La sérénade du Chant du cygne lisztien rappelle, grâce à Ludwig Rellstab, que tout travail musical n’a qu’un but : séduire une fille pour qu’elle rende heureux le dragueur. Avec l’allure tranquille qui sied au lied transcrit, Jean-Nicolas Diatkine excelle
- à exprimer mesure et douceur,
- à faire chanter les échos octaviés et
- à caractériser les différents registres de son instrument sollicités par la partition.
Le troisième et dernier acte est constitué par « Marguerite au rouet », un classique de Jean-Nicolas Diatkine qu’il avait interprété dans la même salle en juin 2022 tout comme « Auf dem Wasser zu singen » (un combo classique qu’affrontait également Vittorio Forte en février 2022, par exemple), l’histoire d’une brave fille
- séduite,
- abandonnée et
- encore amoureuse.
Comme le résume l’interprète, ce poème de Johann Wolfgang von Goethe « finit mal, mais c’est quand même beau ». En dépit du foisonnement qu’exige la réduction (donc aussi l’augmentation) lisztienne, le pianiste
- préserve la netteté des voix,
- rend presque déchirante la lamentation de la fileuse, et
- assume le plaisir d’une narrativité de l’émotion (ça vibre) plus que de la diégèse (le ressassement tourne en rond mais cette itération participe de l’expressivité musicale).
Puis vient le grand moment Beethoven, en cette date anniversaire bien connue des fans de Schroeder, le virtuose du toy piano. Jean-Nicolas Diatkine a décidé de le célébrer avec la vingt-et-unième sonate, dite « Waldstein », du nom de son dédicataire. À son habitude volontiers synesthésique, l’interprète connecte l’œuvre à Iphinégie en Tauride d’Euripide, l’histoire d’une prêtresse prompte à tuer les étrangers. C’est cette proximité supposée qui l’a aidé, très jeune, à construire sa conception de la sonate en ayant l’impression de la reconnaître plus que de la découvrir. Voilà ce qu’il explique au public avant de conclure : « Bon, maintenant, je crois que c’est à moi. »

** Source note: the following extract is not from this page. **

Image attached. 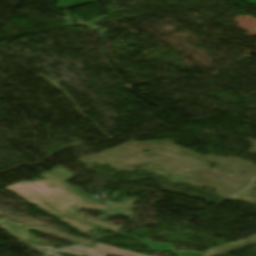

L’allegro con brio liminaire est
- tonique et maîtrisé,
- allant et nuancé,
- coloré et cependant tenu par une même énergie interprétative.
On sent la familiarité du musicien avec la partition.
- Les doigts sont sûrs,
- l’équilibre entre les mains est parfait, et
- la pédalisation démontre une habileté appréciable.
L’adagio molto, pleinement conçu comme une « introduzione », est
- calme,
- suspendu et
- interrogatif
en attendant l’émergence d’un thème que Jean-Nicolas Diatkine semble baigner dans un liquide amniotique (oui, là aussi, je sais, mais, sur le moment, ça m’évoquait ceci, alors bon) avant d’accoucher d’un rondo audacieusement enchaîné.
- Efficacité des traits et des accents,
- précision des octaves et des changements de modes,
- excellence de l’agencement entre les motifs et entre les nuances :
le résultat est délectable, d’autant que le pianiste ne passe jamais en force, préférant se couler dans une musique pourtant guère aisée à dompter. Tout se passe comme s’il essayait de nous faire entendre cette sonate de l’intérieur avant de lâcher les chevaux pour le galop final prestissimo dont le brio vaut un triomphe à l’artiste. Un bis s’impose, pour lequel Jean-Nicolas Diatkine dégaine l’Ave Maria de Schubert-Liszt, où la dextérité de l’interprète se hisse à la hauteur de l’habileté d’un arrangeur décomplexé. Ainsi se conclut, sous les ovations, un concert
- intelligent,
- généreux et
- plaisant.
Oui, plaisant, car, comme le rappelait Claude Debussy, la musique est là, d’abord, pour faire plaisir à celui qui l’écoute. Si certains compositeurs et interprètes ont tendance à l’oublier, grâce aux cieux, ce n’est certes pas le cas de Jean-Nicolas Diatkine.